> _WORK INSTRUCTION_: The reply should consist of the full listing, repeated word for word.

--- EXTRACTED INFORMATION Enclosed Below ---

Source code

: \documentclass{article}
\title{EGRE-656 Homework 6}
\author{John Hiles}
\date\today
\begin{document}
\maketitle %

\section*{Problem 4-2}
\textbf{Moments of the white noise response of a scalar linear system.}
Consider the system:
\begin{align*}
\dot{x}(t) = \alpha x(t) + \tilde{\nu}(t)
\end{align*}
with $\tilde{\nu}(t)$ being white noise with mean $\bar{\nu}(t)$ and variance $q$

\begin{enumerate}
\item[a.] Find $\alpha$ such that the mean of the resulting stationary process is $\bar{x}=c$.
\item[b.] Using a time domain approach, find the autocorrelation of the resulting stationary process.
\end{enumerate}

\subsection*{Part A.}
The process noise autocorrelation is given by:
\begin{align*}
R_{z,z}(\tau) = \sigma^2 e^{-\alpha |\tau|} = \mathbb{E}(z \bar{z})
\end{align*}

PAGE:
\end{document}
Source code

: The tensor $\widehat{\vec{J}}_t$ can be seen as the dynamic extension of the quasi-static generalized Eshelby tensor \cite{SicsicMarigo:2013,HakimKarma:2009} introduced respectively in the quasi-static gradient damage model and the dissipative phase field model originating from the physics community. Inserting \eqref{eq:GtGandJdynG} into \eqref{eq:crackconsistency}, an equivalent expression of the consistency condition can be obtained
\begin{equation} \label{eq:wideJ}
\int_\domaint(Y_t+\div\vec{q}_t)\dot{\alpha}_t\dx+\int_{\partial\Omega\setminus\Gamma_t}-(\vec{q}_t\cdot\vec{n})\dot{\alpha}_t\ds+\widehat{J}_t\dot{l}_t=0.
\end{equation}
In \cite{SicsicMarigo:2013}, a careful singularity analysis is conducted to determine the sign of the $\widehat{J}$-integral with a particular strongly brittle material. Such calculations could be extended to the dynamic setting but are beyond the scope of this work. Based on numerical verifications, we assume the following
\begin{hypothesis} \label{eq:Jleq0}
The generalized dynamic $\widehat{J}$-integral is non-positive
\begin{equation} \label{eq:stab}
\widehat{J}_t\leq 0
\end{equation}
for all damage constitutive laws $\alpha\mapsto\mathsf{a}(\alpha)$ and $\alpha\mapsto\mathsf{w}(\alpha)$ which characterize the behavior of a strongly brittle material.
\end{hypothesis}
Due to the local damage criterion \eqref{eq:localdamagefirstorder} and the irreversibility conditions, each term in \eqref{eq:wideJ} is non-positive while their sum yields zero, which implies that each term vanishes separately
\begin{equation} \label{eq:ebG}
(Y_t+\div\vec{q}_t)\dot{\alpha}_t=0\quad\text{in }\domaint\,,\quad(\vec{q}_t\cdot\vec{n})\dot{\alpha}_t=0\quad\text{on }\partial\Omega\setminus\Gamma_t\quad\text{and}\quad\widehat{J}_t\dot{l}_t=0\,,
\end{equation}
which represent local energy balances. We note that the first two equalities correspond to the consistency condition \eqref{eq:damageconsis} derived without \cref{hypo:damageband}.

--- End of Enclosed EXTRACTED INFORMATION ---

> _ANSWER_:
Source code

: \documentclass{article}
\title{EGRE-656 Homework 6}
\author{John Hiles}
\date\today
\begin{document}
\maketitle %

\section*{Problem 4-2}
\textbf{Moments of the white noise response of a scalar linear system.}
Consider the system:
\begin{align*}
\dot{x}(t) = \alpha x(t) + \tilde{\nu}(t)
\end{align*}
with $\tilde{\nu}(t)$ being white noise with mean $\bar{\nu}(t)$ and variance $q$

\begin{enumerate}
\item[a.] Find $\alpha$ such that the mean of the resulting stationary process is $\bar{x}=c$.
\item[b.] Using a time domain approach, find the autocorrelation of the resulting stationary process.
\end{enumerate}

\subsection*{Part A.}
The process noise autocorrelation is given by:
\begin{align*}
R_{z,z}(\tau) = \sigma^2 e^{-\alpha |\tau|} = \mathbb{E}(z \bar{z})
\end{align*}

PAGE:
\end{document}
Source code

: The tensor $\widehat{\vec{J}}_t$ can be seen as the dynamic extension of the quasi-static generalized Eshelby tensor \cite{SicsicMarigo:2013,HakimKarma:2009} introduced respectively in the quasi-static gradient damage model and the dissipative phase field model originating from the physics community. Inserting \eqref{eq:GtGandJdynG} into \eqref{eq:crackconsistency}, an equivalent expression of the consistency condition can be obtained
\begin{equation} \label{eq:wideJ}
\int_\domaint(Y_t+\div\vec{q}_t)\dot{\alpha}_t\dx+\int_{\partial\Omega\setminus\Gamma_t}-(\vec{q}_t\cdot\vec{n})\dot{\alpha}_t\ds+\widehat{J}_t\dot{l}_t=0.
\end{equation}
In \cite{SicsicMarigo:2013}, a careful singularity analysis is conducted to determine the sign of the $\widehat{J}$-integral with a particular strongly brittle material. Such calculations could be extended to the dynamic setting but are beyond the scope of this work. Based on numerical verifications, we assume the following
\begin{hypothesis} \label{eq:Jleq0}
The generalized dynamic $\widehat{J}$-integral is non-positive
\begin{equation} \label{eq:stab}
\widehat{J}_t\leq 0
\end{equation}
for all damage constitutive laws $\alpha\mapsto\mathsf{a}(\alpha)$ and $\alpha\mapsto\mathsf{w}(\alpha)$ which characterize the behavior of a strongly brittle material.
\end{hypothesis}
Due to the local damage criterion \eqref{eq:localdamagefirstorder} and the irreversibility conditions, each term in \eqref{eq:wideJ} is non-positive while their sum yields zero, which implies that each term vanishes separately
\begin{equation} \label{eq:ebG}
(Y_t+\div\vec{q}_t)\dot{\alpha}_t=0\quad\text{in }\domaint\,,\quad(\vec{q}_t\cdot\vec{n})\dot{\alpha}_t=0\quad\text{on }\partial\Omega\setminus\Gamma_t\quad\text{and}\quad\widehat{J}_t\dot{l}_t=0\,,
\end{equation}
which represent local energy balances. We note that the first two equalities correspond to the consistency condition \eqref{eq:damageconsis} derived without \cref{hypo:damageband}.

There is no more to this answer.